Still tucked in, flat waters but catabolic winds dancing off the hills and scooting across the bay with great glee, shooing minature clouds of spray in front of them.

Tucked in for Northeasterlies
04/14/2012, 17 15'N:62 40'W, White House Bay, St. Kitts

Yesterday in Saba was incredible. It started out with snorkeling in clear blue water, even the golden seaweed was beautiful lit by the morning sun. Beneath we swam with orange file fish, spotted trunk fish, black durgons, scrawled filefish, parrotfish, wrasses etc. plus a turtle or two. But there is only so long you can stay in the water before your fingers wrinkle up and you feel cold in spite of wearing a wet suit. So we climbed back aboard long enough to change into hiking gear and bounced around the corner to Fort Bay in the dinghy. Here we took a taxi ride up, up, up, to Windward to The Tropics, an open air restaurant perched on the hillside, as is everything on Saba. We had met the owner the day before when he gave us a lift up the hill to Bottom. After a lunch of conch ceviche and flank steak with pico de gallo and a shandy, we trudged uphill to the Museum, where the docent, an 8th generation Saban, was the best treat of all. From there we took the Crispen Tr ack first up stone stairs and then down the steep hillside. Steps were on one side, and where possible, a smooth track adjacent, all about 4 feet wide max. Stone walls lined a good part of the track and occasionally steep stairs would lead off to houses along the way. These tracks were the roads for most of Saban history! In about three hours we were down at our dinghy again, grateful to be heading back to a hot shower and compy bed. Unfortunatly, our weather report was not good, so we headed down to St. Kitts this morning, a calm 45 mile motor sail, to where we can safely wait out the predicted 25 plus not Northeasterlies with 10 foot seas.

Rocky Mountain High
04/12/2012, 17 38.4'N:63 15.4'W, Saba, N.A.
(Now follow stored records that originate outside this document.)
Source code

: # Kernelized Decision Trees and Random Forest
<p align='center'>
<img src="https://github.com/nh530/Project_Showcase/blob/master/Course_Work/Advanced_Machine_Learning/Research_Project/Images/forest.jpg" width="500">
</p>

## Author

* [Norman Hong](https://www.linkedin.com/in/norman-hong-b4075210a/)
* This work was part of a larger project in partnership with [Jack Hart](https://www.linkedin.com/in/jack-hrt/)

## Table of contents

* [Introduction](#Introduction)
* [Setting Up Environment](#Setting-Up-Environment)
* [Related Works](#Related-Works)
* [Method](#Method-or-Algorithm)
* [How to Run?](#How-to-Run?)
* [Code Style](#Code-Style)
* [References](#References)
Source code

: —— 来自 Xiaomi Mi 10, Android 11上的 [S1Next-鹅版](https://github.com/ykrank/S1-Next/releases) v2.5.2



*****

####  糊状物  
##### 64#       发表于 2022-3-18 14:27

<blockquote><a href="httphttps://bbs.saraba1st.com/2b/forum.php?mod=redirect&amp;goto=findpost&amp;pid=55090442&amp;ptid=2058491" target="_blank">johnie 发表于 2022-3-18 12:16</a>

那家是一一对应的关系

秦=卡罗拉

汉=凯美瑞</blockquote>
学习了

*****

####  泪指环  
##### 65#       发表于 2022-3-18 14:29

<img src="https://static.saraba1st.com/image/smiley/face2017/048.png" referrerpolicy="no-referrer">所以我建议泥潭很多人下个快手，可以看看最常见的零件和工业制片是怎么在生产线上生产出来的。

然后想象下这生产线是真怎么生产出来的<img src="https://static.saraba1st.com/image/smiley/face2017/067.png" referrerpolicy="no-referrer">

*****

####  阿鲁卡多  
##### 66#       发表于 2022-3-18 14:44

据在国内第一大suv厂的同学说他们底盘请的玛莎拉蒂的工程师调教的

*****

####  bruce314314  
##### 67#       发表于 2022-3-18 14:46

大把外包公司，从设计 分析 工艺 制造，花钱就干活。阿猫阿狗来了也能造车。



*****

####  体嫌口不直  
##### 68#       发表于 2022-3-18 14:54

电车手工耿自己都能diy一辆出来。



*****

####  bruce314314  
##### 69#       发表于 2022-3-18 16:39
Mount Scenery at 3084 feet is the highest mountain in the Nederlands. "The Dutch love to climb it when they visit here," reported the man checking us into the national Park system, part of the clearing in process as Saba requires you pick up a mooring, if available, free of charge. He pointed out hiking trails, snorkeling sites and a coffee shop in "Bottom" run by a couple from Anchorage, that was up a very steep road leading from the tiny port facility. We were instantly offered a ride, which we gratefully accepted, to the Administrative center of Saba, spotless white buildings with red tin roofs, goats, flowers and friendly waves hello from everyone. We are moored off the cliffs in 50 feet of blue water we can see through to the sand bottom. Can't wait for tomorrow! Unfortunately, that will be our only day to explore as strong winds and a northerly swell are due in on Sunday, making the anchorage untenable.